---- Study text

Reading Diary: BSC#10: Logan Likes Mary Anne! by Ann M. Martin
"You know, that wasn't easy. I'm beginning to wonder if . . . we're in over our heads . . . What happens if we start getting a lot of jobs we can't handle? What do we tell our clients?"
. . . "Well, we can't un-advertise, so we better just figure out what to do. We're too busy. How are we going to handle the problem?"
"I've done a lot of baby-sitting," spoke up an unfamiliar male voice.
The five members of the Baby-sitters Club swiveled their heads toward the opposite end of the long table.
"In Louisville," the voice continued. "I've had plenty of experience."
I froze . . . The voice belonged to Logan Bruno, the wonderful, amazing Cam Geary look-alike.
It is the last day of Unabashedly Romantic August, albeit the first day I've called it that, and therefore the last proper opportunity to review the Baby-Sitters Club book in which middle school sweethearts Mary Anne Spier and Logan Bruno meet for the first time.
Incidentally, this is also the first time I've noticed how little description the boy characters get in these books. It made sense in previous installments, where everyone from the baby-sitting charges to the sitters' own parents are more or less two-dimensional, and only the members of the Baby-Sitters Club really get to shine as individuals. But Ann M. Martin is already setting Logan up to be significant--not just to the series, but also to the club--so it really does sell him short to say only that he has a Southern accent and looks like an equally fictional teen heartthrob.

--------
---- Given information

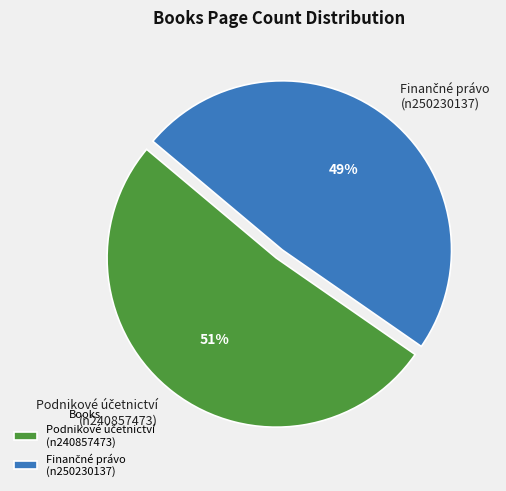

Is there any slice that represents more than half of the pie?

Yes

--------

What to work on
Rewrite the passage of the reading diary above, starting at "Reading Diary: BSC#10: Logan" and ending at "unfamiliar male voice.", with "customers" in place of "clients".

Task response
Reading Diary: BSC#10: Logan Likes Mary Anne! by Ann M. Martin
"You know, that wasn't easy. I'm beginning to wonder if . . . we're in over our heads . . . What happens if we start getting a lot of jobs we can't handle? What do we tell our customers?"
. . . "Well, we can't un-advertise, so we better just figure out what to do. We're too busy. How are we going to handle the problem?"
"I've done a lot of baby-sitting," spoke up an unfamiliar male voice.